S1D-Rama
APERO-style conversion from 2D extracted echelle orders (s2d / e2ds FITS) to a merged 1D spectrum (s1d FITS table).
Why this exists
Many analyses need a single 1D spectrum, but reduced echelle products are naturally 2D (order × pixel). S1D-Rama provides a transparent, script-level implementation of the APERO order-merging logic used to build 1D spectra.
What this does
Input
An s2d FITS file (*t.fits) from which S1D-Rama extracts:
- 2D flux image per order
- 2D wavelength map per order
- 2D blaze function per order
Output
FITS binary table extension named S1D with the following columns:
| Column | Unit | Description |
|---|---|---|
wavelength | nm | Common observed-frame wavelength grid |
flux | — | Native flux at observed wavelength |
eflux | — | Flux uncertainty |
flux_zerovel | — | Flux shifted to stellar rest frame (BERV + vsys) |
eflux_zerovel | — | Flux uncertainty for zero-velocity flux |
weight | — | Merge weight from blaze function |
Algorithm
APERO-style order merging in seven steps:
- Build target 1D wavelength grid (uniform in velocity).
- Build edge taper weights per order so order ends fade in/out smoothly.
- Multiply flux and blaze by the edge taper.
- Spline each order onto the target 1D grid.
- Combine overlapping orders using the blaze as weight.
- Normalize by total weight in each wavelength bin.

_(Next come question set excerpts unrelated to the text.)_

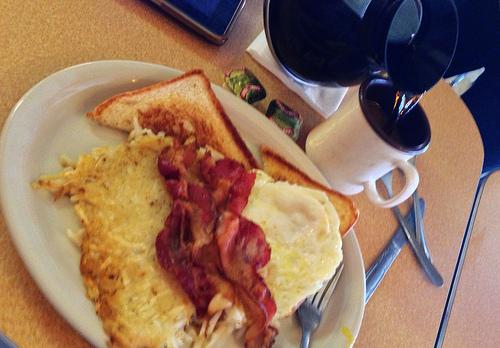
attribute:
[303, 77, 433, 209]
coffee mug — white, brown, black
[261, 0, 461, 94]
coffee pot — black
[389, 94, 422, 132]
coffee — brown, black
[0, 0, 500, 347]
table — brown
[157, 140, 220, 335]
bacon — brown, crispy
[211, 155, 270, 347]
bacon — brown, crispy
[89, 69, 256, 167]
toast — halved, brown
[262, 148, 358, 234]
toast — halved, brown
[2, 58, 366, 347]
plate — white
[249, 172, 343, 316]
egg — over medium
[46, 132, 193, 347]
hash browns — light yellow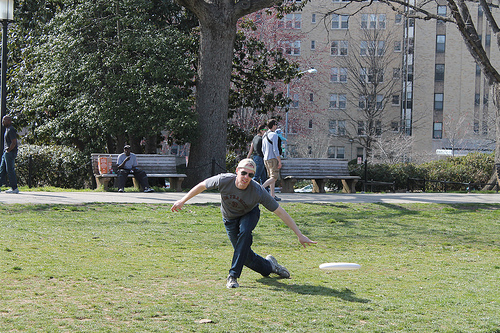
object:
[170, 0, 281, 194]
tree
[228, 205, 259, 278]
leg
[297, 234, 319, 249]
hand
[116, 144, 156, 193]
man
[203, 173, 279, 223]
shirt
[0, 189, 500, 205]
road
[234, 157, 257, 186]
head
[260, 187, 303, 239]
arm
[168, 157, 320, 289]
person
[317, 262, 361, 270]
frisbee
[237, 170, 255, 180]
sunglasses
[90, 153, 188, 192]
bench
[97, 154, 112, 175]
bag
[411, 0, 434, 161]
wall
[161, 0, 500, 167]
building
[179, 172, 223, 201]
arm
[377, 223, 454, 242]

- Write merged vectors to FITS.
Velocity correction
S1D-Rama automatically reads the barycentric Earth radial velocity (BERV) and target systemic velocity from the FITS header and computes a rest-frame flux on the common wavelength grid.
| Header keyword | Extension | Meaning |
|---|---|---|
BERV | ext 1 | Barycentric Earth radial velocity (km/s) |
ESO TEL TARG RADVEL | ext 0 | Target systemic velocity (km/s) |
flux_zerovel(λ) = flux(λ / doppler_factor).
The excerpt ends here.